La contre-attaque de Vučić

Le même jour que le grand rassemblement de Kragujevac, le Président Vučić a décidé d’organiser un meeting concurrent de son « Mouvement pour le peuple et l’État » annoncé comme sa réponse politique à l’opposition toujours croissante à son règne. 

Initialement prévu à Novi Sad, ce rassemblement a finalement eu lieu dans la petite ville de Sremska Mitrovica (40 000 habitants), non loin de la frontière avec la Republika Srpska, l’entité serbe en Bosnie-Herzégovine.

Contrairement au rassemblement massif de Kragujevac, où les gens s’étaient rendus de leur plein gré et par leurs propres moyens — y compris le nombre impressionnant d’environ 800 chauffeurs de taxis qui s’étaient portés bénévoles pour ramener les étudiants marcheurs chez eux —, les participants du meeting de Vučić ont été amenés par des bus mis à disposition par le SNS, le parti au pouvoir. Nombre d’entre eux avaient reçu en guise de per diem un peu d’argent et un simple sandwich, ce qui a suffi à motiver des segments parmi les plus pauvres de la société serbe à se rendre à ce rassemblement.

Plusieurs médias indépendants ont en outre rapporté que certains fonctionnaires d’État avaient reçu l’ordre d’assister au rassemblement de Vučić sous la menace de perdre leur emploi en cas d’absence.
----
Série d'exercices:
(a) D'après le texte sur la contre-attaque de Vučić, pourquoi certains fonctionnaires d'État ont-ils assisté au rassemblement de Vučić ? Répondez en une à trois phrases.
(b) Pouvez-vous transcrire le texte sur la contre-attaque de Vučić entre « La contre-attaque de » et « à son règne. », inclus ?
(c) Pouvez-vous poursuivre le texte sur la contre-attaque de Vučić à partir de sa dernière phrase ?

Extraits d'enregistrements:
----
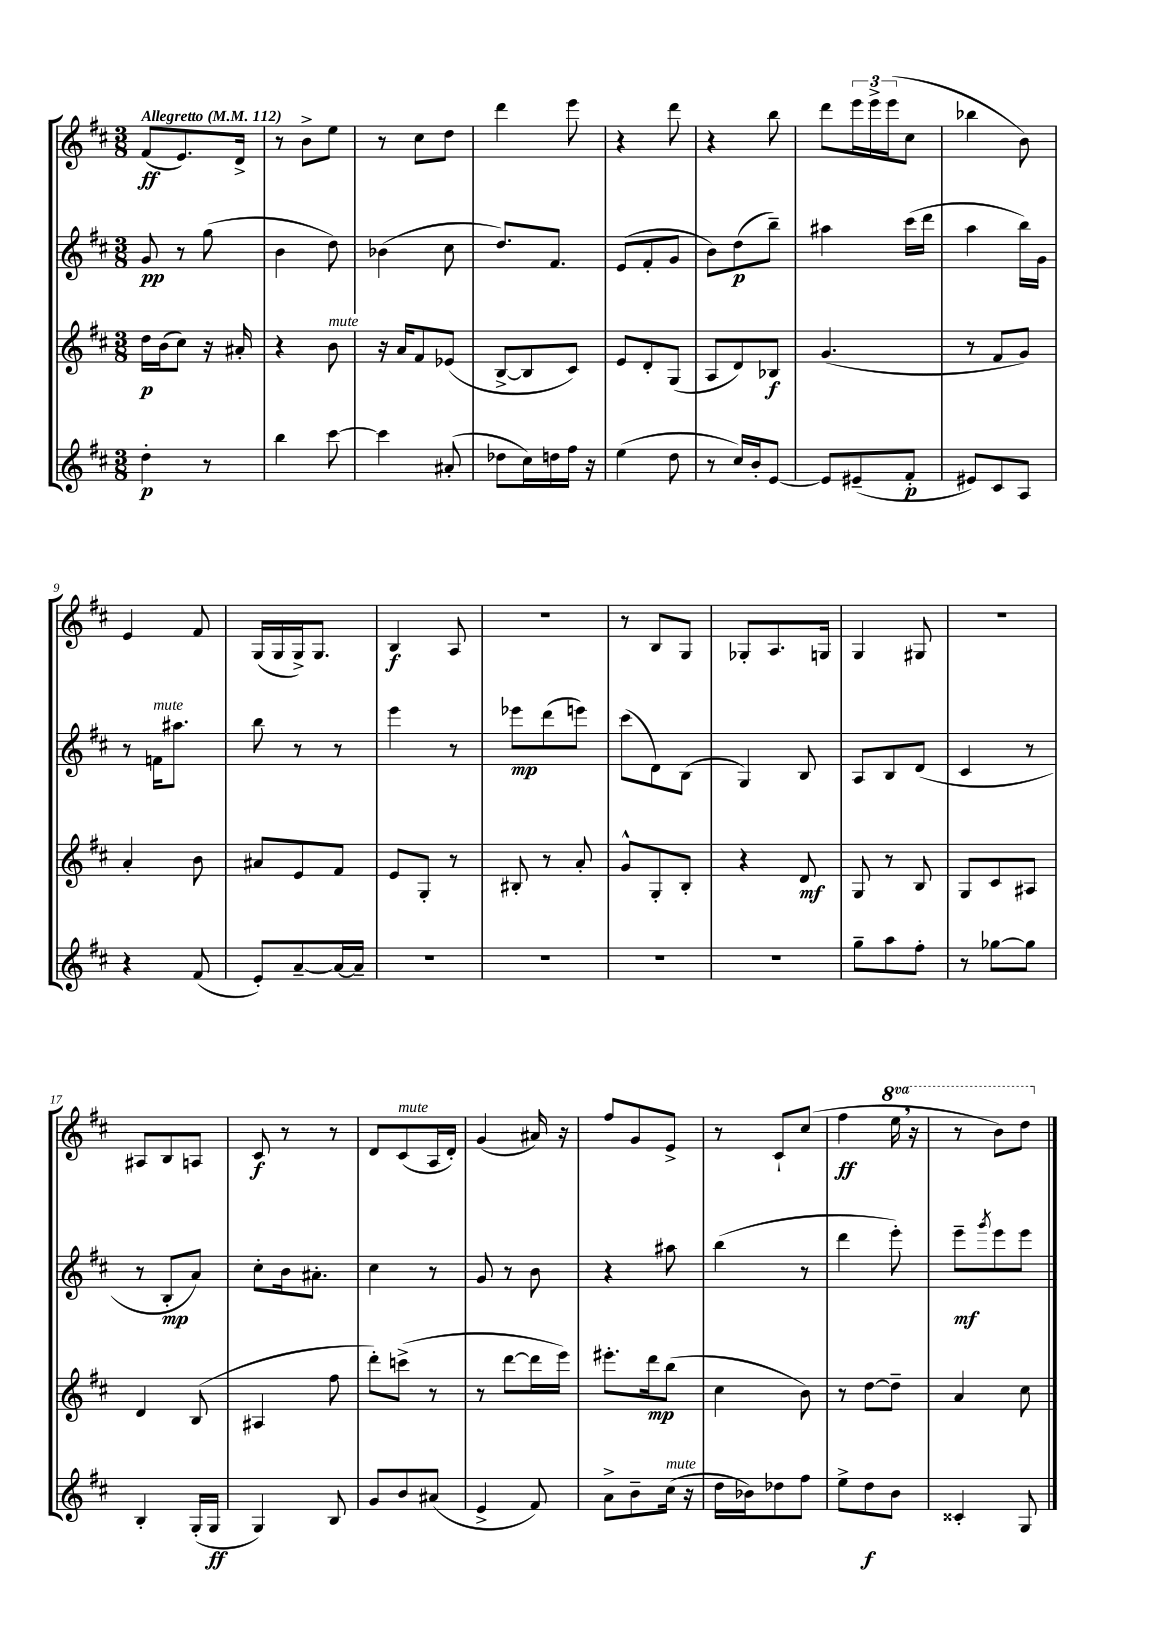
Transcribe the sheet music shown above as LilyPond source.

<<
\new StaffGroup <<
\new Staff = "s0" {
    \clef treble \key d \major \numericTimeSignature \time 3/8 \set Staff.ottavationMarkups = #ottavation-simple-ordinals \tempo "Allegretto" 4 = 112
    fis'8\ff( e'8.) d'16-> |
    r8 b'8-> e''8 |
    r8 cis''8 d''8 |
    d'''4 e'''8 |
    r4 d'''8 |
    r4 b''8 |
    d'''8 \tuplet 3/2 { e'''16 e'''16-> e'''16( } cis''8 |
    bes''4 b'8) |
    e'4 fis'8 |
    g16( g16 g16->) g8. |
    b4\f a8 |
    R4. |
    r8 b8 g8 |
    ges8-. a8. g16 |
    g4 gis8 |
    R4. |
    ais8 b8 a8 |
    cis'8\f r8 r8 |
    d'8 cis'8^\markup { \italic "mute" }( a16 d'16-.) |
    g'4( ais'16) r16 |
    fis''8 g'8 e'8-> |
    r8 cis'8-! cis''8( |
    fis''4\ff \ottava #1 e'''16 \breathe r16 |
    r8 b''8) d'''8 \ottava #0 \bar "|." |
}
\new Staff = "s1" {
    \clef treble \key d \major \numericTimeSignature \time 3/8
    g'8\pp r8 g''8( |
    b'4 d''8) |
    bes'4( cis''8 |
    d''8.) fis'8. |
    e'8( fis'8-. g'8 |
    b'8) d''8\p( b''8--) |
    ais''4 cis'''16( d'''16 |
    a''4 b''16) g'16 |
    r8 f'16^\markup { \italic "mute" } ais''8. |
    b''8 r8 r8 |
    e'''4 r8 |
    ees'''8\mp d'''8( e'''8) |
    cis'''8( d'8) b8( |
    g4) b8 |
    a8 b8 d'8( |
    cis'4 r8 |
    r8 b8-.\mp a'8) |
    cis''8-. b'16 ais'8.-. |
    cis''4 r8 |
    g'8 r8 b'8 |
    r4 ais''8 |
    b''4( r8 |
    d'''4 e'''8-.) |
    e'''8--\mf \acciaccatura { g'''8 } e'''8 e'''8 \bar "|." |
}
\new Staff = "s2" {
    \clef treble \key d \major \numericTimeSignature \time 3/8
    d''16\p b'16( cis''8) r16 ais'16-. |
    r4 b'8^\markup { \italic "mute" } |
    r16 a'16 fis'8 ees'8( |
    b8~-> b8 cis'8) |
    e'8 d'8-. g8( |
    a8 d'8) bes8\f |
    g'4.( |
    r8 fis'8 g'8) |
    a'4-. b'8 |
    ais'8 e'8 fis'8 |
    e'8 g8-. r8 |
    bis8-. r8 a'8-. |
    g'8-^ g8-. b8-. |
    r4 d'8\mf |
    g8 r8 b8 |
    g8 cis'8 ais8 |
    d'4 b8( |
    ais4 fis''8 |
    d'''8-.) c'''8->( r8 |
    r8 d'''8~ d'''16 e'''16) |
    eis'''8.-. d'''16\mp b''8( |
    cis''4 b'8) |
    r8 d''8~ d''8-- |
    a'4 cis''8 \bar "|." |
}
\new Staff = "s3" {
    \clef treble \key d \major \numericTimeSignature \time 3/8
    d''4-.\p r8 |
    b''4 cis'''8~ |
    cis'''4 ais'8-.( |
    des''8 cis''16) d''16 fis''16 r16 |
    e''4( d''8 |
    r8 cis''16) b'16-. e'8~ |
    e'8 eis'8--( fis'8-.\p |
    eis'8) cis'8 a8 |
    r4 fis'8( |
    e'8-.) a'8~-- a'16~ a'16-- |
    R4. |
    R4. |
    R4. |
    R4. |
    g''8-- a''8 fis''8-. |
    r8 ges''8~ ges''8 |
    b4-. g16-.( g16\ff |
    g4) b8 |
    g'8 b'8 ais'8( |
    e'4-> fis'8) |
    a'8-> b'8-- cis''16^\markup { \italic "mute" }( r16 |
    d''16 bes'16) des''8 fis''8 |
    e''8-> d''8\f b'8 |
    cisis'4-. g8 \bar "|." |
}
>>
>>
----
Corrigés des exercices:
(a) Selon plusieurs médias indépendants, ils avaient reçu l'ordre d'y assister sous la menace de perdre leur emploi en cas d'absence.

(b)
La contre-attaque de Vučić

Le même jour que le grand rassemblement de Kragujevac, le Président Vučić a décidé d’organiser un meeting concurrent de son « Mouvement pour le peuple et l’État » annoncé comme sa réponse politique à l’opposition toujours croissante à son règne.

(c)
Un grand nombre de bus sont également venus de la Republika Srpska, organisés et payés par Milorad Dodik, président de cette entité, qui était également présent. On estime qu’environ 40 000 personnes ont participé à ce rassemblement. Vučić en attendait 130 000.

Au cours de ce rassemblement, il a prononcé un long discours à la nation, annonçant son intention de « détruire » tous ceux qui s’opposent à son pouvoir. Une fois de plus il a aussi qualifié les manifestations étudiantes de nouvelle tentative de « révolution de couleur » qui serait massivement soutenue par l’Occident, désignant l’USAID et la National Endowment for Democracy (NED), une ONG américaine, comme les principaux bailleurs de fonds d’une telle révolution. Il a ainsi fait écho aux accusations déjà formulées par la présidente de l’Assemblée nationale de la République de Serbie, Ana Brnabić, selon lesquelles les médias financés par l’USAID « avaient systématiquement nui à la Serbie ». Deux ans plus tôt pourtant, Ana Brnabić, alors en qualité de Première ministre, avait fait l’éloge de l’USAID pour avoir « rendu la Serbie meilleure et plus riche » à l’occasion du vingtième anniversaire de l’organisation 2.

Parallèlement, les représentants gouvernementaux et diplomatiques serbes se sont mobilisés auprès des États-Unis et de l’Union européenne pour présenter les manifestations spontanées comme une opération financée par la Russie. Cela n’a pas empêché le ministre des Affaires étrangères, Marko Djurić, de se rendre à Moscou, immédiatement après sa participation à la récente Conférence de Munich sur la sécurité, pour une rencontre avec son homologue russe, Sergueï Lavrov.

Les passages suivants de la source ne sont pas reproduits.